### Données fournies
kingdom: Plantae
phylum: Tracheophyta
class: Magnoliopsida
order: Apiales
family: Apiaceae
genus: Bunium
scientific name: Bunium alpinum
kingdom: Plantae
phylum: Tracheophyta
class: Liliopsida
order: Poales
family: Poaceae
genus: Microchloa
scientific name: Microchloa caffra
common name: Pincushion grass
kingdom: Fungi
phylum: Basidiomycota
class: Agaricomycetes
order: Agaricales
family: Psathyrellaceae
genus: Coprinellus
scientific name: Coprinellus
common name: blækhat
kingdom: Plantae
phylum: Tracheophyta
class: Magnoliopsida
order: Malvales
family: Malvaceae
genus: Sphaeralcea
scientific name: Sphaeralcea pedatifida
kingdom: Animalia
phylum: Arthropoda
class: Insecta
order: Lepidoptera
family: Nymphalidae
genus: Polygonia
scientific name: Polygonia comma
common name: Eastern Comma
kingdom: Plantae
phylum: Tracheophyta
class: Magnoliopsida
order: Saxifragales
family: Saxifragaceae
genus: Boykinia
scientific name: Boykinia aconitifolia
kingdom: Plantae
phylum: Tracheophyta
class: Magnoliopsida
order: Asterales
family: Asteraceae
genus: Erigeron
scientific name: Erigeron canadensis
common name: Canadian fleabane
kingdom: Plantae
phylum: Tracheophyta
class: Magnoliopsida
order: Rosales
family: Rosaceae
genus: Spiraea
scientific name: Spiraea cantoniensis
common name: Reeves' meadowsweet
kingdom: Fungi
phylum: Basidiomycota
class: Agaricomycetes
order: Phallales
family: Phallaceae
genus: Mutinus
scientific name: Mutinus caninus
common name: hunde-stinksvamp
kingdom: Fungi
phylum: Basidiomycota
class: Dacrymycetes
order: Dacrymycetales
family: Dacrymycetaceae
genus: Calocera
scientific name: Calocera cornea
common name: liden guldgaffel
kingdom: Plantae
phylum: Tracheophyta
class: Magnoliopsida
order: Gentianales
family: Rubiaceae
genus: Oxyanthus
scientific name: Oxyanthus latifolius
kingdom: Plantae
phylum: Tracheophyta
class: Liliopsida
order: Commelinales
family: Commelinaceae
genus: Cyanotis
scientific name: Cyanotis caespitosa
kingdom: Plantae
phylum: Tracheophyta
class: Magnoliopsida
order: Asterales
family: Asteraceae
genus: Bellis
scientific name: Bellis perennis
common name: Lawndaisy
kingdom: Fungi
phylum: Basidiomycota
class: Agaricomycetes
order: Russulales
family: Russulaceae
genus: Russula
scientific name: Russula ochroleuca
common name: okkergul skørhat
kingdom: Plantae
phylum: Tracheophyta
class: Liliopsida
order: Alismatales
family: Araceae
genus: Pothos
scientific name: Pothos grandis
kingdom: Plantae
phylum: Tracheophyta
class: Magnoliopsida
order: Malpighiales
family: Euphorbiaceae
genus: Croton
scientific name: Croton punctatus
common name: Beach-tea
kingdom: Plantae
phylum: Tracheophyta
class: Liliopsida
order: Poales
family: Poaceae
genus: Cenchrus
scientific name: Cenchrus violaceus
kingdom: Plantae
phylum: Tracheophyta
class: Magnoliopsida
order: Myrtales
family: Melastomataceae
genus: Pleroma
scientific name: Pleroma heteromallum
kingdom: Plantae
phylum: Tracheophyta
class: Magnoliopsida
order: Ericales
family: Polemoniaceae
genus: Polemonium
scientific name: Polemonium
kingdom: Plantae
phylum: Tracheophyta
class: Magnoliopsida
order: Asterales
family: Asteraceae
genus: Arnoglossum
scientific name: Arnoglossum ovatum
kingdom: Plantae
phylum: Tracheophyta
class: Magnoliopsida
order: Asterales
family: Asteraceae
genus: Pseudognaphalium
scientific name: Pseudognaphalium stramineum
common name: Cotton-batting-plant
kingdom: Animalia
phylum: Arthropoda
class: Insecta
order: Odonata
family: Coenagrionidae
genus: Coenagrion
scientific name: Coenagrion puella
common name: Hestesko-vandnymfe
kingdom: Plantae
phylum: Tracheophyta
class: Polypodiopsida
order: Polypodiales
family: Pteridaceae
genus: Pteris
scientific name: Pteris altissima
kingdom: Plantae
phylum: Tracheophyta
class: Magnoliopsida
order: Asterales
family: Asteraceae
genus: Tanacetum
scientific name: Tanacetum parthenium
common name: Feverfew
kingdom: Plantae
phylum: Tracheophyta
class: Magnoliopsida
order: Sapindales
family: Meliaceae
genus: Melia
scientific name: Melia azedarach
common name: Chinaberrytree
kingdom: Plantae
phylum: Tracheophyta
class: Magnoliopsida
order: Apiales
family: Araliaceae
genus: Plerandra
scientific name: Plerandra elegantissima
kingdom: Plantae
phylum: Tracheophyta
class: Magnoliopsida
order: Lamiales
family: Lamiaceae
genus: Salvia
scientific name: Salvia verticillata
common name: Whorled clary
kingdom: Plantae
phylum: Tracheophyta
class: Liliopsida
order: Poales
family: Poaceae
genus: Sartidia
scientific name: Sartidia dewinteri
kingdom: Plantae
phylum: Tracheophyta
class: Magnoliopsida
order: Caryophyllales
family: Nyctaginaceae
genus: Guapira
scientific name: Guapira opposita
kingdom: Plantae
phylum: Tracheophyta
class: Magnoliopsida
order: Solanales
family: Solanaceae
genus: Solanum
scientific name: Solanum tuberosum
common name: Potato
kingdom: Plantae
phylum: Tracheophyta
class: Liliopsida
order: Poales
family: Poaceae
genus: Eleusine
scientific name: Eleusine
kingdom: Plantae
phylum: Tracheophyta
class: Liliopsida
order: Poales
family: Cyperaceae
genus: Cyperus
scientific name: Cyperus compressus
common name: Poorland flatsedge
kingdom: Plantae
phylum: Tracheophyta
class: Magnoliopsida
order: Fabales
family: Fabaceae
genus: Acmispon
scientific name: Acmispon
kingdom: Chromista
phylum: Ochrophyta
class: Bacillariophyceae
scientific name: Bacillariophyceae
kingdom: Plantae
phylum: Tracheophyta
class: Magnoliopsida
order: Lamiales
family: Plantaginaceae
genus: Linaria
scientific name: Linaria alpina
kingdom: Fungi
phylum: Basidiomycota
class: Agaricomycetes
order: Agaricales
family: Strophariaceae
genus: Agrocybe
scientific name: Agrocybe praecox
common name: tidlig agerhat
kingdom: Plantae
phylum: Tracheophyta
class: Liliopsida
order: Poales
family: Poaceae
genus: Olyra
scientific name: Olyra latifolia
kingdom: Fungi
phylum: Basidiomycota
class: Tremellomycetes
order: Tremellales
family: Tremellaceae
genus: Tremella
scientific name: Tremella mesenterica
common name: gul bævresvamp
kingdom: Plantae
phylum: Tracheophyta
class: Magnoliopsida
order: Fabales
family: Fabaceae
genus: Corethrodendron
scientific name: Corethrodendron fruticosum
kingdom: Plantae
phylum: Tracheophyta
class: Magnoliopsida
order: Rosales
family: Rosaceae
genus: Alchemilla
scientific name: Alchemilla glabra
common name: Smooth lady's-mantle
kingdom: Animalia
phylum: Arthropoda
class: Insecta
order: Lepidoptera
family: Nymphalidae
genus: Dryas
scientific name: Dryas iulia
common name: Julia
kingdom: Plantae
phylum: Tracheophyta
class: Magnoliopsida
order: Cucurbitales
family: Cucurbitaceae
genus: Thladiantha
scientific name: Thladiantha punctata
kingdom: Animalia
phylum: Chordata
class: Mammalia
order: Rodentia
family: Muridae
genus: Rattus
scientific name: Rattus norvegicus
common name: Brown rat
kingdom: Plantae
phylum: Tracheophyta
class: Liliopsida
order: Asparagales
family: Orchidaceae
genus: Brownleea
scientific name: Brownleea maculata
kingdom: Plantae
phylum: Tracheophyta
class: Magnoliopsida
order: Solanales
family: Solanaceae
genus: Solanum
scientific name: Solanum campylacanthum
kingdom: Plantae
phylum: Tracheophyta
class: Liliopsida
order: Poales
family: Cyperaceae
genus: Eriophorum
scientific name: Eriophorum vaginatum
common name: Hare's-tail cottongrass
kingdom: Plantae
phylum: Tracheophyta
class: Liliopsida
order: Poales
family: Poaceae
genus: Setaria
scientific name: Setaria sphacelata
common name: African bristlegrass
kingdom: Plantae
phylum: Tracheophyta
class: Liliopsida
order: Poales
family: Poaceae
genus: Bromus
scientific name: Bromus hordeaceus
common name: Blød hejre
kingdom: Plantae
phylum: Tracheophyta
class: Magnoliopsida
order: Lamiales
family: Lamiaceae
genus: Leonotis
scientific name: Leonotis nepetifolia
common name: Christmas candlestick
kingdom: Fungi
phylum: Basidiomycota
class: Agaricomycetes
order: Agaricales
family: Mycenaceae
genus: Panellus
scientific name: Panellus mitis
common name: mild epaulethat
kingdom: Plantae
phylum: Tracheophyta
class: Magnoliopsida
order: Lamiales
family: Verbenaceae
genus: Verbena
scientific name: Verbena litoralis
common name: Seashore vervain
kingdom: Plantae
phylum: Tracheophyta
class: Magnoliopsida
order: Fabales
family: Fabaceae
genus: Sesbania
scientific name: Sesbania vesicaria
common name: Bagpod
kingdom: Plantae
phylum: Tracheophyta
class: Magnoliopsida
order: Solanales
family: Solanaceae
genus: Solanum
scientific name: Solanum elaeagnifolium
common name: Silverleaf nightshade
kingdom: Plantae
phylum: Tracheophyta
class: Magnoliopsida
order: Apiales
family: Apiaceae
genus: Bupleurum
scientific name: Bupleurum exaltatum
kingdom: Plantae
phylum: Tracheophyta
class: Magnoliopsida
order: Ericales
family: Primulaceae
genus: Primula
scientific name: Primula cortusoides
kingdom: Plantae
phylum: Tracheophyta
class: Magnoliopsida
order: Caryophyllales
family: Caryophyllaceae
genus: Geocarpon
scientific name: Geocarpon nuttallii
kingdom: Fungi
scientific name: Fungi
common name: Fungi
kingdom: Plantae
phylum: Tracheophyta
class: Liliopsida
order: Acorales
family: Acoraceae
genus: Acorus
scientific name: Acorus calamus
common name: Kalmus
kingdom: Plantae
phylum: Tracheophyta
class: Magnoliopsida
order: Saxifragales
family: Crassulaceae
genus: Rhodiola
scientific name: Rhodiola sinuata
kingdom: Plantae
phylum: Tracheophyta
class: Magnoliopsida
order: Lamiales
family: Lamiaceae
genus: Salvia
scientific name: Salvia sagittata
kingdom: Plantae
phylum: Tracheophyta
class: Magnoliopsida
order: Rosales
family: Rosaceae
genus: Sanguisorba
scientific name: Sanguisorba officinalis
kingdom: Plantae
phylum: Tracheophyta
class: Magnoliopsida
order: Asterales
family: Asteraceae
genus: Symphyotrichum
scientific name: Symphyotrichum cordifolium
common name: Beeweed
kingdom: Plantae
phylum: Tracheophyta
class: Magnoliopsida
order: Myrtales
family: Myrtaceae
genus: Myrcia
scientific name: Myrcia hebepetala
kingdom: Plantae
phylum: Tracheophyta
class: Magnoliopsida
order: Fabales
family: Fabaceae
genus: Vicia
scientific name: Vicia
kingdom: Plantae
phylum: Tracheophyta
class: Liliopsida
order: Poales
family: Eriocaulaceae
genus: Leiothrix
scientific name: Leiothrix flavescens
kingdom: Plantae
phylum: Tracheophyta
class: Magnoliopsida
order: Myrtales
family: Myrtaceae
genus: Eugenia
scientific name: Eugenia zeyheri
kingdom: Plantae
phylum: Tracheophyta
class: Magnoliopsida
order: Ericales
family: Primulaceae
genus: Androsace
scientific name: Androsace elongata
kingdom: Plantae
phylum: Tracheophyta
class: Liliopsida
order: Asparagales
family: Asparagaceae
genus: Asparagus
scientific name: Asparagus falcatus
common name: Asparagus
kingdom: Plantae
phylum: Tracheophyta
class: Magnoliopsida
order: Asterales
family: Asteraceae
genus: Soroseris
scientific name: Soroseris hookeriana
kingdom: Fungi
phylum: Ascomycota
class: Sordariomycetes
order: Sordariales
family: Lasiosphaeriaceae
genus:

### Tâche écrite
Présentez en tableau Markdown les lignes situées entre celle qui contient « genus: Tremella » et celle qui contient « family: Orchidaceae », incluses, sans les lignes vides. Utilisez deux colonnes, « N° » pour le numéro de rang et « Ligne » pour le texte de la ligne.

### Solution
| N° | Ligne |
|---|---|
| 1 | genus: Tremella |
| 2 | scientific name: Tremella mesenterica |
| 3 | common name: gul bævresvamp |
| 4 | kingdom: Plantae |
| 5 | phylum: Tracheophyta |
| 6 | class: Magnoliopsida |
| 7 | order: Fabales |
| 8 | family: Fabaceae |
| 9 | genus: Corethrodendron |
| 10 | scientific name: Corethrodendron fruticosum |
| 11 | kingdom: Plantae |
| 12 | phylum: Tracheophyta |
| 13 | class: Magnoliopsida |
| 14 | order: Rosales |
| 15 | family: Rosaceae |
| 16 | genus: Alchemilla |
| 17 | scientific name: Alchemilla glabra |
| 18 | common name: Smooth lady's-mantle |
| 19 | kingdom: Animalia |
| 20 | phylum: Arthropoda |
| 21 | class: Insecta |
| 22 | order: Lepidoptera |
| 23 | family: Nymphalidae |
| 24 | genus: Dryas |
| 25 | scientific name: Dryas iulia |
| 26 | common name: Julia |
| 27 | kingdom: Plantae |
| 28 | phylum: Tracheophyta |
| 29 | class: Magnoliopsida |
| 30 | order: Cucurbitales |
| 31 | family: Cucurbitaceae |
| 32 | genus: Thladiantha |
| 33 | scientific name: Thladiantha punctata |
| 34 | kingdom: Animalia |
| 35 | phylum: Chordata |
| 36 | class: Mammalia |
| 37 | order: Rodentia |
| 38 | family: Muridae |
| 39 | genus: Rattus |
| 40 | scientific name: Rattus norvegicus |
| 41 | common name: Brown rat |
| 42 | kingdom: Plantae |
| 43 | phylum: Tracheophyta |
| 44 | class: Liliopsida |
| 45 | order: Asparagales |
| 46 | family: Orchidaceae |